Dans ce court entretien, le politologue et essayiste Geoffroy-Julien KOUAO, analyse les ressorts de la dissolution du Parlement et de ses éventuelles conséquences politiques en cas d’échec du Pastef, le parti présidentiel.
Comment comprendre cette dissolution ? La nouvelle administration sénégalaise avait hérité de la majorité du pouvoir qu’elle a battue aux élections…
Geoffroy-Julien KOUAO* : Une double raison juridique et politique explique la dissolution de l’assemblée nationale. D’abord, le président sénégalais a utilisé son pouvoir constitutionnel de dissolution. Ensuite, après son le refus des députés de voter son projet de loi portant suppression de l’assemblée des collectivités locales et du conseil économique et social, le Président Bassirou Diomaye Faye a voulu vaincre politiquement l’opposition des députés hostiles à politique réformatrice. Vous faites bien de le préciser, le Pastef, le parti au pouvoir ne disposait pas de majorité à l’Assemblée nationale.
Était-ce une forme de cohabitation à la sénégalaise ?
Non. Par contre, si à l’issue du scrutin de novembre prochain, l’opposition arrive en tête avec la majorité absolue des sièges, dans cette hypothèse le président Faye se verrait obligé de choisir un opposant pour occuper la primature. Dans ce cas de figure, oui, il y a cohabitation. Le régime politique sénégalais est semi-parlementaire. Le premier ministre est responsable devant le Président de la République et devant l’assemblée nationale. Il ne peut pas gouverner sans majorité confortable.
Pour l’opposition, c’est pour échapper à une motion de censure que le pouvoir a recouru à cet article de la Constitution ? Nous sommes ici dans un vrai régime parlementaire comme vous l’avez toujours souhaité pour la Côte d’Ivoire…
Oui, la constitution sénégalaise instaure la collaboration des pouvoirs et leur responsabilité réciproque. Le président de la République peut dissoudre l’Assemblée nationale, celle-ci peut faire tomber le gouvernement. Au Sénégal, le contrôle de l’action gouvernementale par le parlement est une réalité.
Quelque part le scrutin législatif sénégalais est très particulier. Parce qu’il combine un système proportionnel et majoritaire. Conséquence, les partis doivent former des coalitions pour disposer de majorité confortable… Expliquez-nous.

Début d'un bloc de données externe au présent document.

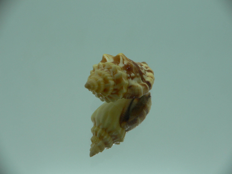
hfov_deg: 52.6
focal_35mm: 35
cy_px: 87
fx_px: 235
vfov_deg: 40.7
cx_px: 116
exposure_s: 1/80
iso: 80
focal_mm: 4.6
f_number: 2.8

Oui, et c’est une très bonne chose. Dans une démocratie, on ne gouverne pas seul, mais collégialement. La combinaison du scrutin majoritaire et du scrutin proportionnel est démocratiquement heureuse en ce qu’elle favorise la présence de petits et grands partis au parlement. Pour former le gouvernement, le parti arrivé en tête avec une majorité relative est obligé de former une coalition la plus large possible.
Dissoudre un Parlement est un risque surtout en début de mandat. Il est vrai que l’Exécutif n’avait autre choix. Que risque le nouveau pouvoir sénégalais ?
Le président Diomaye Faye et son premier ministre Ousmane Sonko bénéficient encore de l’état de grâce de la part des sénégalais. Nul doute que les électeurs leur donneront une majorité absolue au parlement en novembre prochain. En cas de défaite du Pastef à ces législatives, ce sera politiquement la fin du quinquennat de Diomaye Faye.
*Dernier essai publié : « Côte d’Ivoire : une démocratie sans démocrates ? La ploutocratie n’est pas la démocratie », les Éditions KARMIT.